:: SUPPLIED PASSAGE ::

Next, a voice detection apparatus, a voice detection method, and a recording medium according to a fourth example embodiment will be described. With reference to FIG. 13, the following describes the voice detection apparatus, the voice detection method, and the recording medium according to the fourth example embodiment, by using a voice detection apparatus 1c to which the voice detection apparatus, the voice detection method, and the recording medium according to the fourth example embodiment are applied. FIG. 13 is a block diagram illustrating a configuration of the voice detection apparatus 1c in the fourth example embodiment.

As illustrated in FIG. 13, the voice detection apparatus 1c in the fourth example embodiment is different from at least one of the voice detection apparatus 1 in the second example embodiment to the voice detection apparatus 1b in the third example embodiment, in that it includes a threshold setting unit 113c in place of the threshold setting unit 113. Furthermore, the voice detection apparatus 1c in the fourth example embodiment is different from at least one of the voice detection apparatus 1 in the second example embodiment to the voice detection apparatus 1b in the third example embodiment, in that the storage apparatus 12 stores speaker information 121c. Other features of the voice detection apparatus 1c may be the same as those of at least one of the voice detection apparatuses 1 and 1b.

The threshold setting unit 113c is different from at least one of the threshold setting units 113 and 113b described above, in that the threshold TH is set on the basis of the speaker information 121c, in addition to or in place of the property of the provisional voice segment. Other features of the threshold setting unit 113c may be the same as those of at least one of the threshold setting units 113 and 113b.

The speaker information 121c includes information about characteristics of the voice uttered by the speaker. For example, the storage apparatus 12 may include first speaker information including information about characteristics of a voice uttered by a first speaker, and second speaker information including information about characteristics of a voice uttered by a second speaker.

The speaker information 121c may include information about a result of the voice detection operation that is performed on the basis of the voice signal indicating a voice uttered by a certain speaker, as the information about the characteristics of the voice uttered by the utterer. For example, the speaker information 121c may include at least one of information about an average of the length of the voice segment detected (or other arithmetic values, and hereinafter the same shall apply), information about an average of the length of the non-voice segment detected, information about an average of the number of characters uttered per unit time, information about an average of the number of words uttered per unit time, and information about the speaking speed.

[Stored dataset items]

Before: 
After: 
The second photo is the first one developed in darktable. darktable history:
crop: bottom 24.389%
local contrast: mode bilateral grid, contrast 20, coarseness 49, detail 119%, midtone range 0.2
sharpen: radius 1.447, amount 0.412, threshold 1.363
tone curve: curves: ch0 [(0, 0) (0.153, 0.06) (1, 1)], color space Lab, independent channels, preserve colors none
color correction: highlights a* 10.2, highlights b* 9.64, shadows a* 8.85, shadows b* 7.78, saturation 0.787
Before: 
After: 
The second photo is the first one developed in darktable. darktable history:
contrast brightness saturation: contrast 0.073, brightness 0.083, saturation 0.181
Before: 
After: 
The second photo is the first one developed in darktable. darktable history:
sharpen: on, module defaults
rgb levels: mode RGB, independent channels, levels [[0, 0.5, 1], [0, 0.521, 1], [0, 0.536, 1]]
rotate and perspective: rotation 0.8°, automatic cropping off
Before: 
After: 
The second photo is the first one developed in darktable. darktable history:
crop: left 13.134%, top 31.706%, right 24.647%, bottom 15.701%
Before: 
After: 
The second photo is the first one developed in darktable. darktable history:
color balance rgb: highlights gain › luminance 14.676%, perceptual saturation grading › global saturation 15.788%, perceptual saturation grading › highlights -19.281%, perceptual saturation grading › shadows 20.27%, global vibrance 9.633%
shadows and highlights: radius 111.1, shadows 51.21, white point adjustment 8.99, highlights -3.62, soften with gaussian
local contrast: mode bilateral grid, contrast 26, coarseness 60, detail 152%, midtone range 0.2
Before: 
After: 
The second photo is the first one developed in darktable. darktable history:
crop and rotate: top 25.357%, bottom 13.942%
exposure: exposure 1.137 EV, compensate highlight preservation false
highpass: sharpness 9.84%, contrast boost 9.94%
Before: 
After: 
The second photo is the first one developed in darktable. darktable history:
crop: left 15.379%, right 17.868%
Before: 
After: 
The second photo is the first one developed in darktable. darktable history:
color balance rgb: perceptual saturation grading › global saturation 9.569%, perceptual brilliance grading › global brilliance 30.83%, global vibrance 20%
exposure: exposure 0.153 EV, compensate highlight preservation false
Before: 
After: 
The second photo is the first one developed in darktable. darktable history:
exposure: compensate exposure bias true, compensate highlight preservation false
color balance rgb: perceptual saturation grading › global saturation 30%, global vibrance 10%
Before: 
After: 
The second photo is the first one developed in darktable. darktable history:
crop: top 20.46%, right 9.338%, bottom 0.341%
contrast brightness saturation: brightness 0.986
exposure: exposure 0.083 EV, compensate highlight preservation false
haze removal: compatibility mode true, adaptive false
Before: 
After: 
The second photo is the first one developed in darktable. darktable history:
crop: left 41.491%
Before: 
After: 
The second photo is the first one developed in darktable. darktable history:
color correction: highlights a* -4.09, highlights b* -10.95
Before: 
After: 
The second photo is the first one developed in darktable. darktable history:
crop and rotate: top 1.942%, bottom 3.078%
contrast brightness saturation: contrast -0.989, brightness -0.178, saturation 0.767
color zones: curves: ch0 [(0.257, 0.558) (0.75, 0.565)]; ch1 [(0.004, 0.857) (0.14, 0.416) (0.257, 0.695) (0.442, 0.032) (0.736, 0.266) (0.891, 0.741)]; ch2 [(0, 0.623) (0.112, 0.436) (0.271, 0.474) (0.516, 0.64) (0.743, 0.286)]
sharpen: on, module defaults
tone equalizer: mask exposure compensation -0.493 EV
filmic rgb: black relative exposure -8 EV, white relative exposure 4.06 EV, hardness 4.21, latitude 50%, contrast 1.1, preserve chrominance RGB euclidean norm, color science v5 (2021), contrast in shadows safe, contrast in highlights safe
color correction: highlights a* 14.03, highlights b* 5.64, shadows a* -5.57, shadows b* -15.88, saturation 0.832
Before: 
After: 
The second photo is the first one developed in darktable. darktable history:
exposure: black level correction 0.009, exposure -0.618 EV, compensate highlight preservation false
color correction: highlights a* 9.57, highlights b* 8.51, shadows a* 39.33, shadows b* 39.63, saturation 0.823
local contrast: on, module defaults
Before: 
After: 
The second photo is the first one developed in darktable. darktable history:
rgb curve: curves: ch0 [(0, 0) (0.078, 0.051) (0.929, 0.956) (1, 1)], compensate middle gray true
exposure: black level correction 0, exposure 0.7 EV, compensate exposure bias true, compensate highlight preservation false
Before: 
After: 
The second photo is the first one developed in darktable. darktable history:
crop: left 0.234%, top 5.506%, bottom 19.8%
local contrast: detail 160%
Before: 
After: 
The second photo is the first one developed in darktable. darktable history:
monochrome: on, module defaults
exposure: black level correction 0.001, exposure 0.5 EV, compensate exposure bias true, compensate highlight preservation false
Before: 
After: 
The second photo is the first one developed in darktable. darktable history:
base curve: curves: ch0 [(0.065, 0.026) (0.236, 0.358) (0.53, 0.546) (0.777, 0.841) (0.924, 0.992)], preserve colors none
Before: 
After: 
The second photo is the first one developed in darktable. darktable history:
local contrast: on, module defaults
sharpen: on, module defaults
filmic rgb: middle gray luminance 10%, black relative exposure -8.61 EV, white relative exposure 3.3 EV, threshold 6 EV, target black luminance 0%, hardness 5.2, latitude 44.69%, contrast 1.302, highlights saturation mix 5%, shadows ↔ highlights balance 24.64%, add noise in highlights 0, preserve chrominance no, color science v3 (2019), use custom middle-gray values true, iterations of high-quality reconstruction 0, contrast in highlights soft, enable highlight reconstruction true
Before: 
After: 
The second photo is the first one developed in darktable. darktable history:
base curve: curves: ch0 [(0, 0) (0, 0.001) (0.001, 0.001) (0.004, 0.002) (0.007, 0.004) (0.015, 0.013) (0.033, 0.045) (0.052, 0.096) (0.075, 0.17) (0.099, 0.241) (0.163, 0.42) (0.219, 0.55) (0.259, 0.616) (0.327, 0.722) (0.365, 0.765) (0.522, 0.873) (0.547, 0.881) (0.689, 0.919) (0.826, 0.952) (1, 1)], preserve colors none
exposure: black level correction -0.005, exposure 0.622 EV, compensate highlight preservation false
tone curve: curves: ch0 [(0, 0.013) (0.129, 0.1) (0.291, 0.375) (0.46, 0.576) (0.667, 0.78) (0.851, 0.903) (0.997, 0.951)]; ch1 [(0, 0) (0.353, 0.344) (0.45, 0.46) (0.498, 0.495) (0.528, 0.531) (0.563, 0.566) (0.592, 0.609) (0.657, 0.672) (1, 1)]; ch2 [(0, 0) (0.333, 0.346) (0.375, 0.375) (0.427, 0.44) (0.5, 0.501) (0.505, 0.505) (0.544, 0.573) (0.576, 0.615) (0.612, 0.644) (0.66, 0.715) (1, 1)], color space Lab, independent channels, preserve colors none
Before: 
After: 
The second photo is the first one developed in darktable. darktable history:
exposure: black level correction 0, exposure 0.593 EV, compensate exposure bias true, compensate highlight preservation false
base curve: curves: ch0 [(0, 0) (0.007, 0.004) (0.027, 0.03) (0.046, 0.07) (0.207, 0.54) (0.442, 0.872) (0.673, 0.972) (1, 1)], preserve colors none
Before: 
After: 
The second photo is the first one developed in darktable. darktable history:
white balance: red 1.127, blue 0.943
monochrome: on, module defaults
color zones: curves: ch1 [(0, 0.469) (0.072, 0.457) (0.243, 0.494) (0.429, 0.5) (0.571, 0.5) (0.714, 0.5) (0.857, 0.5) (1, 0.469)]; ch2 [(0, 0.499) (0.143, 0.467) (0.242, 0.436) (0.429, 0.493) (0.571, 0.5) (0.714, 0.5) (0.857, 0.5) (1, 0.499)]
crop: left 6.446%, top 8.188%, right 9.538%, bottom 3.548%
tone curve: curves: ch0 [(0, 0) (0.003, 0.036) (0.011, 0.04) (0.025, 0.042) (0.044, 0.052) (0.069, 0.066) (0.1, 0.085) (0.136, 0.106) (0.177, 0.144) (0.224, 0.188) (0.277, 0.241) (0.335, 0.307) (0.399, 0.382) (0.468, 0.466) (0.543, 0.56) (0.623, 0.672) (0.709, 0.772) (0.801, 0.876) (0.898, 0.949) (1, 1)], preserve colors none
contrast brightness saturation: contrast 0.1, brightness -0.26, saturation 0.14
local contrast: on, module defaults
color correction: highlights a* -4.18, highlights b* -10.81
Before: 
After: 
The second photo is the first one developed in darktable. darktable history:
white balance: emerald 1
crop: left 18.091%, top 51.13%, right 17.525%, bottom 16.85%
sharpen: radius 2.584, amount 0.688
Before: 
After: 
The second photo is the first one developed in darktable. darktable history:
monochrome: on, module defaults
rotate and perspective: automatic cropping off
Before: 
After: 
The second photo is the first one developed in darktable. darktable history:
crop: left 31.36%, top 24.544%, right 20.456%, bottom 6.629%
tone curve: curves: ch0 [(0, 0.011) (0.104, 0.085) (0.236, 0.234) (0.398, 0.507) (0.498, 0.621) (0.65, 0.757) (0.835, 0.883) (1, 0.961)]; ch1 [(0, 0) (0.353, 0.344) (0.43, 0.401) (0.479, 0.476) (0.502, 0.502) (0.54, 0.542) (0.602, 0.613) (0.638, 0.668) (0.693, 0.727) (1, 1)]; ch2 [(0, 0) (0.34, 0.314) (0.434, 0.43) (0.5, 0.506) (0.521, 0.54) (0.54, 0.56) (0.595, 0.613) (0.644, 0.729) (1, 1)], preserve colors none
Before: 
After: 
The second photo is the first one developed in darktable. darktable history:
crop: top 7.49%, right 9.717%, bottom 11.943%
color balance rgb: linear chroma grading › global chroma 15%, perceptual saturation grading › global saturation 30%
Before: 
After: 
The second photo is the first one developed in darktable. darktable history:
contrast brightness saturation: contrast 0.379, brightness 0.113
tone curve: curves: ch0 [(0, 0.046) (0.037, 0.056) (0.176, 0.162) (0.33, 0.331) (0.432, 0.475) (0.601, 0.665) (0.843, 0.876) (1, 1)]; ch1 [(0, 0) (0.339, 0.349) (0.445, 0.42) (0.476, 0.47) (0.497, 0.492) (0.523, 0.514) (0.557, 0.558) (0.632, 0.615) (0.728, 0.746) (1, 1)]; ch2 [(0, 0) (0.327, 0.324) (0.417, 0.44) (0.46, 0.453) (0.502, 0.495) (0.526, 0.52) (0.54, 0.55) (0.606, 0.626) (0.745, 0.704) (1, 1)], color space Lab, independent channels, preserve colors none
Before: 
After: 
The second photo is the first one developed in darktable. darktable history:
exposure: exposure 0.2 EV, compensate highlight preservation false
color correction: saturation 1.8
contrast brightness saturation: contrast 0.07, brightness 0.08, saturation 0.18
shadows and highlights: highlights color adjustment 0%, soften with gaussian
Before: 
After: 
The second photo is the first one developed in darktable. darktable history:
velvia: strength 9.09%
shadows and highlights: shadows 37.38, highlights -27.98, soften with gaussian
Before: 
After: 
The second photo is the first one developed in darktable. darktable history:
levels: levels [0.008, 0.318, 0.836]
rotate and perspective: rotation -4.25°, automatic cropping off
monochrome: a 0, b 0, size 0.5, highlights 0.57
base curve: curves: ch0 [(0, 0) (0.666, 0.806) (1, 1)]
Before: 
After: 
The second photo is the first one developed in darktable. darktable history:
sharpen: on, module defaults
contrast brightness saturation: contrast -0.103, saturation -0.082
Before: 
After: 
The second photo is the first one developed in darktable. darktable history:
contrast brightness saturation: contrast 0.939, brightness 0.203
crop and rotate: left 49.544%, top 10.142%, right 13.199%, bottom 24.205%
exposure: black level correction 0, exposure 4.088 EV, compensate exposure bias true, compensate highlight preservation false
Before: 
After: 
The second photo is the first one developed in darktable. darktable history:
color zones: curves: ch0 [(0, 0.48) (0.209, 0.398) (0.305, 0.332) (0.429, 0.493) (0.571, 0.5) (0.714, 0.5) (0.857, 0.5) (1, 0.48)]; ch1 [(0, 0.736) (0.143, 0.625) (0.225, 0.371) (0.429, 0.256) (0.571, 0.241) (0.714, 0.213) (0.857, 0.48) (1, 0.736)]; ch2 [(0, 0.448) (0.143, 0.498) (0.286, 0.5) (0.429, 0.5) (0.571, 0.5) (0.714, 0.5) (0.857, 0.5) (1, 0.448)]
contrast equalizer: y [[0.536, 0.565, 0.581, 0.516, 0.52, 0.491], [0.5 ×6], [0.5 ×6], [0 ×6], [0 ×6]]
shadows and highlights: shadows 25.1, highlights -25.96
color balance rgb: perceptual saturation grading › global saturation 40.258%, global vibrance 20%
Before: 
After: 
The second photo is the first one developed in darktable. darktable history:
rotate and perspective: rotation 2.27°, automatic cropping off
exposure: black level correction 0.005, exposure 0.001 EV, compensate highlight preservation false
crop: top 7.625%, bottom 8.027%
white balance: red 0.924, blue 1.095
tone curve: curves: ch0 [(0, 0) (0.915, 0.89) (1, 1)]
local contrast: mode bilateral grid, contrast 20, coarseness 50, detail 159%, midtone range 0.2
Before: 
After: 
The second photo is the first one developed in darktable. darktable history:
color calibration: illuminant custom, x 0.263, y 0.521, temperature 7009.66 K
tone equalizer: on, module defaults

:: PROBLEM SET ::
a – Translate this sentence from the voice detection passage into Spanish: "The speaker information 121c includes information about characteristics of the voice uttered by the speaker."
b – Output the portion of the voice detection passage between "The threshold setting unit 113c is" and "113 and 113b.", inclusive.

:: THE SOLUTIONS ::
a – La información del hablante 121c incluye información sobre las características de la voz emitida por el hablante.

b –
The threshold setting unit 113c is different from at least one of the threshold setting units 113 and 113b described above, in that the threshold TH is set on the basis of the speaker information 121c, in addition to or in place of the property of the provisional voice segment. Other features of the threshold setting unit 113c may be the same as those of at least one of the threshold setting units 113 and 113b.